Put every line of the material below into a Markdown table with two columns, "Row" for the row number and "Line" for the line itself, and leave out any blank lines.

>> begin Input for this task

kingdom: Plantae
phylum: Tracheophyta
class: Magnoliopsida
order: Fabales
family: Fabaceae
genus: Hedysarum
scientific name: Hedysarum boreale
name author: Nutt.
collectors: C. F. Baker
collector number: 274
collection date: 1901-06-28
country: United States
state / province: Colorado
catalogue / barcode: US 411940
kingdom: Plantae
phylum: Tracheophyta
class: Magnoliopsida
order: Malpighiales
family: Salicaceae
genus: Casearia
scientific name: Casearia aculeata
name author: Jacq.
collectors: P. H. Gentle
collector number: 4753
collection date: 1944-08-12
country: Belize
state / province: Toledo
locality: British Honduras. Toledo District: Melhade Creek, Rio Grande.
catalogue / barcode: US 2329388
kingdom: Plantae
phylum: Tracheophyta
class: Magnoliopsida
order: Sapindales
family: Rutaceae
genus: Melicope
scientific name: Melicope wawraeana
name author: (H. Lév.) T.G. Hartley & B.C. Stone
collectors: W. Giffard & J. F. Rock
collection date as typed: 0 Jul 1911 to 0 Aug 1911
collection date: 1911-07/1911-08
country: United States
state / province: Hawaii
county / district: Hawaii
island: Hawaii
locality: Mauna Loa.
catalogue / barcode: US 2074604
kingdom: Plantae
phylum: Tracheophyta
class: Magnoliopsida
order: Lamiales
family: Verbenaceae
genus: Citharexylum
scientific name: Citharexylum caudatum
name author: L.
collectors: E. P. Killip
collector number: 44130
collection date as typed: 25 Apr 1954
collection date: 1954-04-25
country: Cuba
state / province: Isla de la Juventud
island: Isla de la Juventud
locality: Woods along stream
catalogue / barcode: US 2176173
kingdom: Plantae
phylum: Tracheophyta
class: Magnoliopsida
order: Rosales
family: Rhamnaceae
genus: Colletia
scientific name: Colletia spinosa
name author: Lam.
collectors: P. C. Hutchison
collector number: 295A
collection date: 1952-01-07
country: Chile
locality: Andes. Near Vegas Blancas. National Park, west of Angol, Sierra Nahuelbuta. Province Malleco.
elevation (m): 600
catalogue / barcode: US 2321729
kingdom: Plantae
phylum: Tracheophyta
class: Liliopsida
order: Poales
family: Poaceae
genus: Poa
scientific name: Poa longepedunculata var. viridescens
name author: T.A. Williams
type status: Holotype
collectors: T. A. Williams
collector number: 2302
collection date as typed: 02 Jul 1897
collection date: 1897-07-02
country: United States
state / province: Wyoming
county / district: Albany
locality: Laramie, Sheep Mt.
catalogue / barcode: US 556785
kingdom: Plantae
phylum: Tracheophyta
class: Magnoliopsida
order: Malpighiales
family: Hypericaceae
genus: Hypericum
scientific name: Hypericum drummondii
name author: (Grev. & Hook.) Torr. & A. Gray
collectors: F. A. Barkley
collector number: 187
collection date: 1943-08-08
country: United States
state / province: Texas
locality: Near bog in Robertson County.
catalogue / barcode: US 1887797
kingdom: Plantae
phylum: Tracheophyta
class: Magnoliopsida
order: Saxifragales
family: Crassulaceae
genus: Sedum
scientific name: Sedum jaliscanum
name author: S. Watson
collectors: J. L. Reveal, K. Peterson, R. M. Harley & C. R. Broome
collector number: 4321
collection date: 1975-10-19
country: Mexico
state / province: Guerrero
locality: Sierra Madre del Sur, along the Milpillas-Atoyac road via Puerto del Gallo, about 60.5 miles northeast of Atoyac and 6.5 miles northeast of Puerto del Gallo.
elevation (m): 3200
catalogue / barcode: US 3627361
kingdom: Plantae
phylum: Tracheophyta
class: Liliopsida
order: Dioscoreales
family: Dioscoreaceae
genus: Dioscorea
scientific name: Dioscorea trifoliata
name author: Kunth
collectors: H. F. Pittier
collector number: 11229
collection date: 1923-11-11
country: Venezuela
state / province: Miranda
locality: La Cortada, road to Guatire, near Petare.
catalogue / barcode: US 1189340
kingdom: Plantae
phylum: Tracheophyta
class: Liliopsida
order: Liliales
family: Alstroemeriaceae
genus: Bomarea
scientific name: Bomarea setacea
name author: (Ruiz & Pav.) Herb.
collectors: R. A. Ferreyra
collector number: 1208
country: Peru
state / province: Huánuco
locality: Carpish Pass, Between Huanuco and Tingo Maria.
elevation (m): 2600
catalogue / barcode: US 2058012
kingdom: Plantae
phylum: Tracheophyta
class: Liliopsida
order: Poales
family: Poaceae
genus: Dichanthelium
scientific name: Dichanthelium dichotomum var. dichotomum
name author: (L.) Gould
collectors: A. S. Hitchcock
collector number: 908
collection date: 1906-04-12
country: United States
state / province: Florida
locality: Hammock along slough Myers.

>> end Input for this task

**Task solution:**
| Row | Line |
|---|---|
| 1 | kingdom: Plantae |
| 2 | phylum: Tracheophyta |
| 3 | class: Magnoliopsida |
| 4 | order: Fabales |
| 5 | family: Fabaceae |
| 6 | genus: Hedysarum |
| 7 | scientific name: Hedysarum boreale |
| 8 | name author: Nutt. |
| 9 | collectors: C. F. Baker |
| 10 | collector number: 274 |
| 11 | collection date: 1901-06-28 |
| 12 | country: United States |
| 13 | state / province: Colorado |
| 14 | catalogue / barcode: US 411940 |
| 15 | kingdom: Plantae |
| 16 | phylum: Tracheophyta |
| 17 | class: Magnoliopsida |
| 18 | order: Malpighiales |
| 19 | family: Salicaceae |
| 20 | genus: Casearia |
| 21 | scientific name: Casearia aculeata |
| 22 | name author: Jacq. |
| 23 | collectors: P. H. Gentle |
| 24 | collector number: 4753 |
| 25 | collection date: 1944-08-12 |
| 26 | country: Belize |
| 27 | state / province: Toledo |
| 28 | locality: British Honduras. Toledo District: Melhade Creek, Rio Grande. |
| 29 | catalogue / barcode: US 2329388 |
| 30 | kingdom: Plantae |
| 31 | phylum: Tracheophyta |
| 32 | class: Magnoliopsida |
| 33 | order: Sapindales |
| 34 | family: Rutaceae |
| 35 | genus: Melicope |
| 36 | scientific name: Melicope wawraeana |
| 37 | name author: (H. Lév.) T.G. Hartley & B.C. Stone |
| 38 | collectors: W. Giffard & J. F. Rock |
| 39 | collection date as typed: 0 Jul 1911 to 0 Aug 1911 |
| 40 | collection date: 1911-07/1911-08 |
| 41 | country: United States |
| 42 | state / province: Hawaii |
| 43 | county / district: Hawaii |
| 44 | island: Hawaii |
| 45 | locality: Mauna Loa. |
| 46 | catalogue / barcode: US 2074604 |
| 47 | kingdom: Plantae |
| 48 | phylum: Tracheophyta |
| 49 | class: Magnoliopsida |
| 50 | order: Lamiales |
| 51 | family: Verbenaceae |
| 52 | genus: Citharexylum |
| 53 | scientific name: Citharexylum caudatum |
| 54 | name author: L. |
| 55 | collectors: E. P. Killip |
| 56 | collector number: 44130 |
| 57 | collection date as typed: 25 Apr 1954 |
| 58 | collection date: 1954-04-25 |
| 59 | country: Cuba |
| 60 | state / province: Isla de la Juventud |
| 61 | island: Isla de la Juventud |
| 62 | locality: Woods along stream |
| 63 | catalogue / barcode: US 2176173 |
| 64 | kingdom: Plantae |
| 65 | phylum: Tracheophyta |
| 66 | class: Magnoliopsida |
| 67 | order: Rosales |
| 68 | family: Rhamnaceae |
| 69 | genus: Colletia |
| 70 | scientific name: Colletia spinosa |
| 71 | name author: Lam. |
| 72 | collectors: P. C. Hutchison |
| 73 | collector number: 295A |
| 74 | collection date: 1952-01-07 |
| 75 | country: Chile |
| 76 | locality: Andes. Near Vegas Blancas. National Park, west of Angol, Sierra Nahuelbuta. Province Malleco. |
| 77 | elevation (m): 600 |
| 78 | catalogue / barcode: US 2321729 |
| 79 | kingdom: Plantae |
| 80 | phylum: Tracheophyta |
| 81 | class: Liliopsida |
| 82 | order: Poales |
| 83 | family: Poaceae |
| 84 | genus: Poa |
| 85 | scientific name: Poa longepedunculata var. viridescens |
| 86 | name author: T.A. Williams |
| 87 | type status: Holotype |
| 88 | collectors: T. A. Williams |
| 89 | collector number: 2302 |
| 90 | collection date as typed: 02 Jul 1897 |
| 91 | collection date: 1897-07-02 |
| 92 | country: United States |
| 93 | state / province: Wyoming |
| 94 | county / district: Albany |
| 95 | locality: Laramie, Sheep Mt. |
| 96 | catalogue / barcode: US 556785 |
| 97 | kingdom: Plantae |
| 98 | phylum: Tracheophyta |
| 99 | class: Magnoliopsida |
| 100 | order: Malpighiales |
| 101 | family: Hypericaceae |
| 102 | genus: Hypericum |
| 103 | scientific name: Hypericum drummondii |
| 104 | name author: (Grev. & Hook.) Torr. & A. Gray |
| 105 | collectors: F. A. Barkley |
| 106 | collector number: 187 |
| 107 | collection date: 1943-08-08 |
| 108 | country: United States |
| 109 | state / province: Texas |
| 110 | locality: Near bog in Robertson County. |
| 111 | catalogue / barcode: US 1887797 |
| 112 | kingdom: Plantae |
| 113 | phylum: Tracheophyta |
| 114 | class: Magnoliopsida |
| 115 | order: Saxifragales |
| 116 | family: Crassulaceae |
| 117 | genus: Sedum |
| 118 | scientific name: Sedum jaliscanum |
| 119 | name author: S. Watson |
| 120 | collectors: J. L. Reveal, K. Peterson, R. M. Harley & C. R. Broome |
| 121 | collector number: 4321 |
| 122 | collection date: 1975-10-19 |
| 123 | country: Mexico |
| 124 | state / province: Guerrero |
| 125 | locality: Sierra Madre del Sur, along the Milpillas-Atoyac road via Puerto del Gallo, about 60.5 miles northeast of Atoyac and 6.5 miles northeast of Puerto del Gallo. |
| 126 | elevation (m): 3200 |
| 127 | catalogue / barcode: US 3627361 |
| 128 | kingdom: Plantae |
| 129 | phylum: Tracheophyta |
| 130 | class: Liliopsida |
| 131 | order: Dioscoreales |
| 132 | family: Dioscoreaceae |
| 133 | genus: Dioscorea |
| 134 | scientific name: Dioscorea trifoliata |
| 135 | name author: Kunth |
| 136 | collectors: H. F. Pittier |
| 137 | collector number: 11229 |
| 138 | collection date: 1923-11-11 |
| 139 | country: Venezuela |
| 140 | state / province: Miranda |
| 141 | locality: La Cortada, road to Guatire, near Petare. |
| 142 | catalogue / barcode: US 1189340 |
| 143 | kingdom: Plantae |
| 144 | phylum: Tracheophyta |
| 145 | class: Liliopsida |
| 146 | order: Liliales |
| 147 | family: Alstroemeriaceae |
| 148 | genus: Bomarea |
| 149 | scientific name: Bomarea setacea |
| 150 | name author: (Ruiz & Pav.) Herb. |
| 151 | collectors: R. A. Ferreyra |
| 152 | collector number: 1208 |
| 153 | country: Peru |
| 154 | state / province: Huánuco |
| 155 | locality: Carpish Pass, Between Huanuco and Tingo Maria. |
| 156 | elevation (m): 2600 |
| 157 | catalogue / barcode: US 2058012 |
| 158 | kingdom: Plantae |
| 159 | phylum: Tracheophyta |
| 160 | class: Liliopsida |
| 161 | order: Poales |
| 162 | family: Poaceae |
| 163 | genus: Dichanthelium |
| 164 | scientific name: Dichanthelium dichotomum var. dichotomum |
| 165 | name author: (L.) Gould |
| 166 | collectors: A. S. Hitchcock |
| 167 | collector number: 908 |
| 168 | collection date: 1906-04-12 |
| 169 | country: United States |
| 170 | state / province: Florida |
| 171 | locality: Hammock along slough Myers. |